Langston Hughes and Nicolas Guillen (215257)
Credit: Wikipedia

Saturday, Aug. 13, Fidel Castro, the great Cuban revolutionary and former president of the island nation, celebrated his 90th birthday. There are countless reasons to pause and pay tribute to this remarkable leader, particularly for his stalwart stance against U.S. imperialism and the assistance he provided for liberation movements around the globe.

As we embark on the momentous Harlem/Havana Music & Cultural Festival, set to begin this weekend, time should be set aside to honor “El Presidente” and salute his courageous struggle to empower people of the Third World and elsewhere.

To be sure, there has been a long, and oftentimes tortuous relation between Cuba and the U.S., but, thankfully, there are many bright spots, many occasions when the U.S., via its Black population, is working in concert with the brothers and sisters from Cuba. Most rewarding has been the shared music experience, and that reached its apex when Dizzy Gillespie invited percussionist Chano Pozo to join his orchestra.
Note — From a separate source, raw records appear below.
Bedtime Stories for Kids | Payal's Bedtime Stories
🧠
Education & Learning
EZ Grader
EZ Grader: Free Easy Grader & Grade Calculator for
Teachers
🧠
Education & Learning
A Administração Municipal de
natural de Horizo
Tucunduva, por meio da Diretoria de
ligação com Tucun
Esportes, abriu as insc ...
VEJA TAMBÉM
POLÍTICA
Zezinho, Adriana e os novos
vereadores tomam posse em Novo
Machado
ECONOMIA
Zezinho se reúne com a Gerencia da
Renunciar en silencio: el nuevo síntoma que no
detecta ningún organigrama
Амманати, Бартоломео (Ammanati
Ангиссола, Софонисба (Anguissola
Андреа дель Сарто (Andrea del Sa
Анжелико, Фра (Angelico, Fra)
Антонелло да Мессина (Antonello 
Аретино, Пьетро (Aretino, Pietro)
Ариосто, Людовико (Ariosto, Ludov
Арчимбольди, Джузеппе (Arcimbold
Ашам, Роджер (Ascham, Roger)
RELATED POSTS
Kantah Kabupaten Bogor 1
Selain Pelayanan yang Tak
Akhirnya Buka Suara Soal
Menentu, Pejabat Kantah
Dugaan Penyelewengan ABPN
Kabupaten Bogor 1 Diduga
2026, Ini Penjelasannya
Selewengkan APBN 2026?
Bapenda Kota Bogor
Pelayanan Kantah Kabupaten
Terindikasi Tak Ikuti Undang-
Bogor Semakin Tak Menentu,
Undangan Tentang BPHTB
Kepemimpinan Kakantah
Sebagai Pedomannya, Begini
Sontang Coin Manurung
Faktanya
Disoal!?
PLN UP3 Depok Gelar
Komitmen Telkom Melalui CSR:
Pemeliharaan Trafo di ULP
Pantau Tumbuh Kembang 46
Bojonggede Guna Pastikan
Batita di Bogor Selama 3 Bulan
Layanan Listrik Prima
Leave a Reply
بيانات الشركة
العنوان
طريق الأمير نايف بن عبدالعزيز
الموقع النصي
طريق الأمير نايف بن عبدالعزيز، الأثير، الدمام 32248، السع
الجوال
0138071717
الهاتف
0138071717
That moment when they combined their musical genius in the late ’40s has been the wellspring of several styles of expression, none more popular than the connection between bebop and Latin American music.

Given the prominence of the musical merger, very little is said about the other ways in which Cuba and Black America came fruitfully together. When the intrepid and gifted Langston Hughes translated the works of poet Nicholas Guillen, that act sparked a vital literary exchange.
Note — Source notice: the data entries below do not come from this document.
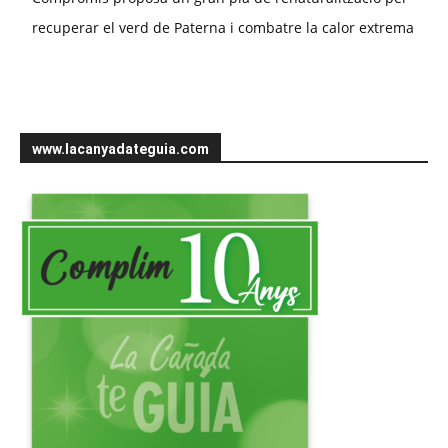
recuperar el verd de Paterna i combatre la calor extrema
www.lacanyadateguia.com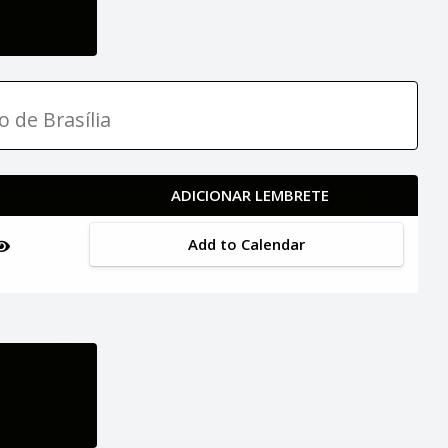
o de Brasília
ADICIONAR LEMBRETE
Add to Calendar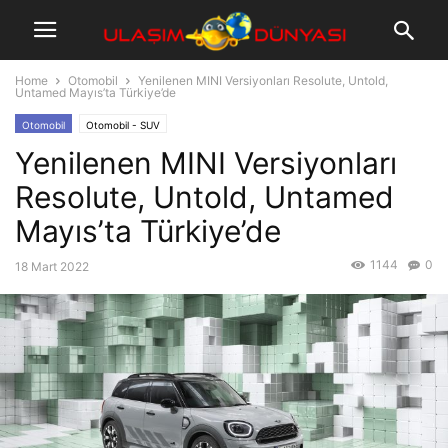
Home
Otomobil
Yenilenen MINI Versiyonları Resolute, Untold,
Untamed Mayıs’ta Türkiye’de
Otomobil
Otomobil - SUV
Yenilenen MINI Versiyonları
Resolute, Untold, Untamed
Mayıs’ta Türkiye’de
1144
0
18 Mart 2022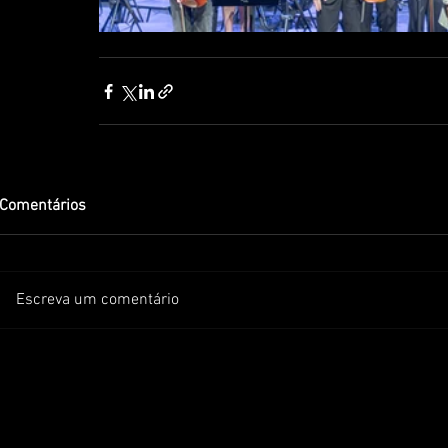
Comentários
Escreva um comentário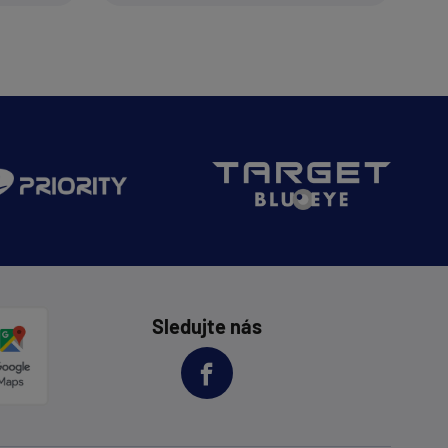
Sledujte nás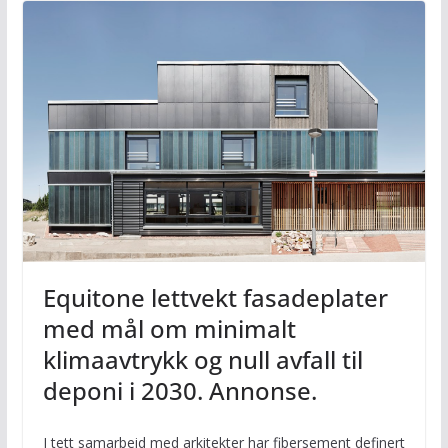
Equitone lettvekt fasadeplater
med mål om minimalt
klimaavtrykk og null avfall til
deponi i 2030. Annonse.
I tett samarbeid med arkitekter har fibersement definert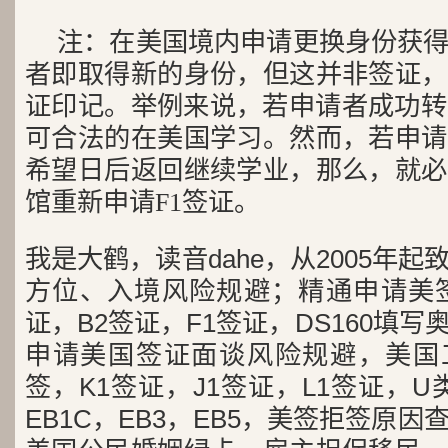
注：在美国境内申请更换身份获
者即取得新的身份，但这并非签证，
证印记。举例来说，若申请者成功转
可合法的在美国学习。然而，若申请
希望日后返回继续学业，那么，就必
馆重新申请F1签证。
我是大鹤，读音dahe，从2005年
方位、入境风险规避；精通申请美签
证，B2签证，F1签证，DS160填写
申请美国签证面谈风险规避，美国工
签，K1签证，J1签证，L1签证，U类
EB1C，EB3，EB5，美签拒签原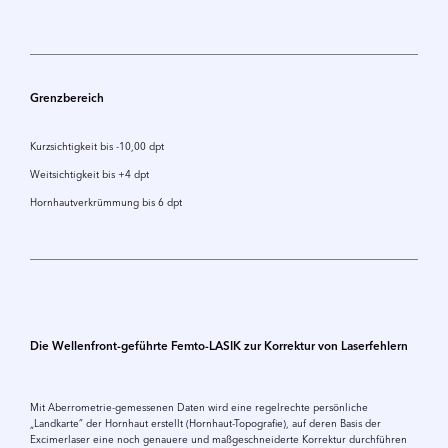
Grenzbereich
Kurzsichtigkeit bis -10,00 dpt
Weitsichtigkeit bis +4 dpt
Hornhautverkrümmung bis 6 dpt
Die Wellenfront-geführte Femto-LASIK zur Korrektur von Laserfehlern
Mit Aberrometrie-gemessenen Daten wird eine regelrechte persönliche
„Landkarte” der Hornhaut erstellt (Hornhaut-Topografie), auf deren Basis der
Excimerlaser eine noch genauere und maßgeschneiderte Korrektur durchführen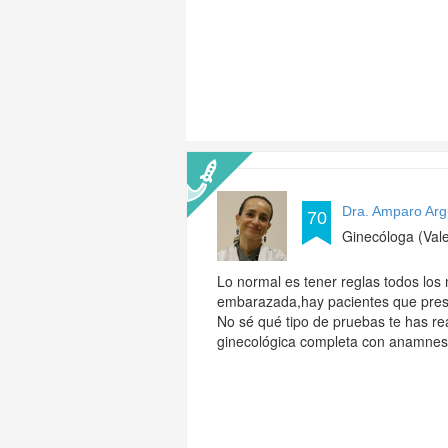
Dra. Amparo Ar
70
Ginecóloga (Vale
Lo normal es tener reglas todos los
embarazada,hay pacientes que presen
No sé qué tipo de pruebas te has rea
ginecológica completa con anamnes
In the summer of 1944, after Hughes had translated the Haitian novelist Jacques Roumain’s “Masters of the Dew,” he received a formal invitation from Guillen to translate some of his poetry. But the following year, Doubleday rejected both books, insisting there was little interest in the former, and as for the latter, they rarely ventured into poetry.

Four years later, the diligent Hughes found a publisher for “Cuba Libre,” as Guillen’s collection of translated poems was called. At last, after Hughes’ 18 years of musing over Guillen’s work, the book was ready for distribution. Hughes was aided in this mission by Ben Carruthers, an able scholar of Spanish at Howard University. The illustrations were supplied by Gar Gilbert.

Although only 500 copies were printed, it was “a labor of love” for Hughes, according to his biographer, Arnold Rampersad. “The 50 poems came from Guillen’s early books—‘Motivos de Son’ (1930) … which was largely inspired by Hughes’ visit to Cuba that year,” Rampersad wrote. Other poems were taken from Songoro Cosongo (1951) and Sones para turistas y cantos para soldados (1937).

From Guillen’s “Tu no sabe ingle,” which Hughes translated as “You don’t speak no English,” you get some flavor of the Cuban’s creole and Hughes’ African-American vernacular:

“Con tanto inglé que tú sabía,/(All dat English you used to know)/Bito Manue (Little Manuel)/con tanto inglé, no sabe ahora desí ye. (all dat English, now can’t even say: Yes.)/La mericana te buca, (‘Merican gal comes lookin’ fo’ you)/y tú le tiene que huí: (an’ you jes’ runs away)/tu inglé era de etrái guan, de etrái guan y guan tu tri. (Yo’ English is jes’ strike one! strike one and one-two-three)”

A few weeks later, after the book was published, Guillen visited New York, warmly praising Hughes for his “una edicion esplendida.” Guillen’s regard for the book was shared by practically everyone, except the communist newspaper, the Daily Worker. It was deemed an inadequate translation, and there was a complaint about the meager number of copies.

By the 1960s, in the wake of the McCarthy period and the Bay of Pigs fiasco, Hughes began to distance himself even further from politics. Even when his old friend Guillen asked him to speak out against the anti-Castro nostrums, he refused to respond. Much of his inaction came from a wrong conclusion that fellow writers associated with the Fair Play for Cuba Committee, including LeRoi Jones, had lost their jobs.

Perhaps the last vestiges of his militancy vanished when he, along with other Black Americans, was applauded for resisting the blandishments of the Cubans.

It would take years before Hughes even mentioned Cuba in his poems, and that occurred in “Good Morning,” which had no attachment to communism or Stalingrad as in the past.

Hughes’ radicalism was in the rearview mirror, but that didn’t keep him from lending his resolve to the fight against Jim Crow and racial discrimination.